The debt crisis has its origins in the 1970s when high commodity prices - for goods such as sugar and cocoa - encouraged developing countries to borrow huge sums from foreign banks and governments. Commodity prices fell sharply in the 1980s and interest rates rose, multiplying the burden of debt on the poorest countries. Many developing countries spend twice or three times as much servicing their debt than they do on such essential services as hospitals and schools.

The International Monetary Fund (IMF) and the World Bank decided in 1996 to launch an Initiative for Heavily Indebted Poor Countries, known as HIPC. Debt cancellation would be funded mainly by selling some of the IMF and World Bank gold reserves but the richer countries could not agree on which countries should qualify for debt relief.

Germany's former chancellor, Dr Helmut Kohl, was steadfastly opposed to relieving debt, arguing that it was morally right to insist that loans should be repaid in full. Germany's new, centre-left government has overturned this policy, forming an alliance with Britain's Chancellor of the Exchequer, Mr Gordon Brown, to put debt relief at the top of the G7 agenda.

The launch of Jubilee 2000, a campaign for debt relief that has attracted the support of such public figures as Bono, Salman Rushdie and the Pope, increased pressure on the G7 leaders to take action. Jubilee 2000 has collected millions of signatures from all over the world - including almost 800,000 from Ireland - for a petition demanding a speedy end to the debt crisis.

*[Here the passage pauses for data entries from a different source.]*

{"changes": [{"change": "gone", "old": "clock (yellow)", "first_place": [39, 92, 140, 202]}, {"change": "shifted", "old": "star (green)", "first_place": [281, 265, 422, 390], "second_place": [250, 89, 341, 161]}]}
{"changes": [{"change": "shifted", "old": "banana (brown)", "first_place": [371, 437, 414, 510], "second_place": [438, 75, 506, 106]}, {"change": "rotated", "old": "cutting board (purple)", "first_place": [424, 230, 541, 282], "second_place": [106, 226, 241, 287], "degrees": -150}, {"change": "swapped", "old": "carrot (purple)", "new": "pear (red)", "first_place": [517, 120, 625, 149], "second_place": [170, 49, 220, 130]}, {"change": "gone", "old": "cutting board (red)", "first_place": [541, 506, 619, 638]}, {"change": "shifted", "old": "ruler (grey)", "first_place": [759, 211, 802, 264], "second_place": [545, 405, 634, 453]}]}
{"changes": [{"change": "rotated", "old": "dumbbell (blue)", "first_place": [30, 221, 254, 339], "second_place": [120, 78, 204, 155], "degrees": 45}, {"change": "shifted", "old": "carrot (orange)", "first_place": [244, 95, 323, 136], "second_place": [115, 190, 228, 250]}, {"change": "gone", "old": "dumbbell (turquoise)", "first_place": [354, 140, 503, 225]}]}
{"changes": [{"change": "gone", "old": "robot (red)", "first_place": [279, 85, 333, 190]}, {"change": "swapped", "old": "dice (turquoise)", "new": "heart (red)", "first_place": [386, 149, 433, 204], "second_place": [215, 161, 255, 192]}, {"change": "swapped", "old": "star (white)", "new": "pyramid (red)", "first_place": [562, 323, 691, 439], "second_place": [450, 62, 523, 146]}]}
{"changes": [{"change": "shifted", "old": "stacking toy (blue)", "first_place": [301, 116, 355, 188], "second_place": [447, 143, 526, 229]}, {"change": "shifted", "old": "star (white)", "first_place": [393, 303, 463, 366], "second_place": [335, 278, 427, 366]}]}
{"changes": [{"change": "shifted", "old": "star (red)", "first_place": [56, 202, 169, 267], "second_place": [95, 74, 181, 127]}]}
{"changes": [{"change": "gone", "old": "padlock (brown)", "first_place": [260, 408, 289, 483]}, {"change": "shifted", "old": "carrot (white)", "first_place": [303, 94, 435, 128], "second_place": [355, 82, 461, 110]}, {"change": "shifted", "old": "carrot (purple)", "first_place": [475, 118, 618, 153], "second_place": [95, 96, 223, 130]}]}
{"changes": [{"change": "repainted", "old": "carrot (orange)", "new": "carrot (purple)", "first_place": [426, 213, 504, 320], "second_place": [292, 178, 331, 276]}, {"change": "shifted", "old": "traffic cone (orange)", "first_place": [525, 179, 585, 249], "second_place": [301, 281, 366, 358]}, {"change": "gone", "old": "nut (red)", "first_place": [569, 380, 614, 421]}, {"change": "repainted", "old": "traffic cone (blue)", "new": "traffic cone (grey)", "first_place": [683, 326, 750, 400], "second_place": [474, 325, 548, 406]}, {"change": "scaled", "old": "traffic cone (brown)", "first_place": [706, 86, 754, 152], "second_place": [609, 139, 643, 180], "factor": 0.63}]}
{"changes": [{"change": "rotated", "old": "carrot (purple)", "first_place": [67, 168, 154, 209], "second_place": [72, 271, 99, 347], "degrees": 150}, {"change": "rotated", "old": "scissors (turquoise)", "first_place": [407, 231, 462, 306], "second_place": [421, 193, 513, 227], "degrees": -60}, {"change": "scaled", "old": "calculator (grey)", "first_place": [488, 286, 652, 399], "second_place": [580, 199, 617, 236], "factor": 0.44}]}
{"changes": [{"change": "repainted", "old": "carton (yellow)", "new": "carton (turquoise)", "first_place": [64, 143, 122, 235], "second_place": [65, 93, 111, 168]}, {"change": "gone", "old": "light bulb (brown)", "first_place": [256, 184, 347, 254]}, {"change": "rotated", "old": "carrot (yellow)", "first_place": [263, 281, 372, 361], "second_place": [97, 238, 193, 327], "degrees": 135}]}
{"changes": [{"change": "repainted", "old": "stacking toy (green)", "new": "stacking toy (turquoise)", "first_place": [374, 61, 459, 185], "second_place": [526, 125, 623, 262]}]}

More than 100 Irish activists will be among the 50,000 people who will form a human chain around Cologne's city centre tomorrow before handing some of the signatures to Chancellor Gerhard Schroder on the banks of the Rhine.

Ms de Barra believes that this weekend's meeting offers the G7 leaders a unique opportunity to take action that will have an important, practical impact on the lives of millions of people.

"Tanzania, for example, spends four times more on debt servicing than it does on health. So if a portion of the debt servicing could be freed up and put into health, it would have a tangible, understandable effect for people on the ground. Clinics could be stocked with medicines, nurses could be trained and you could avoid loss of life and lots of misery," she said.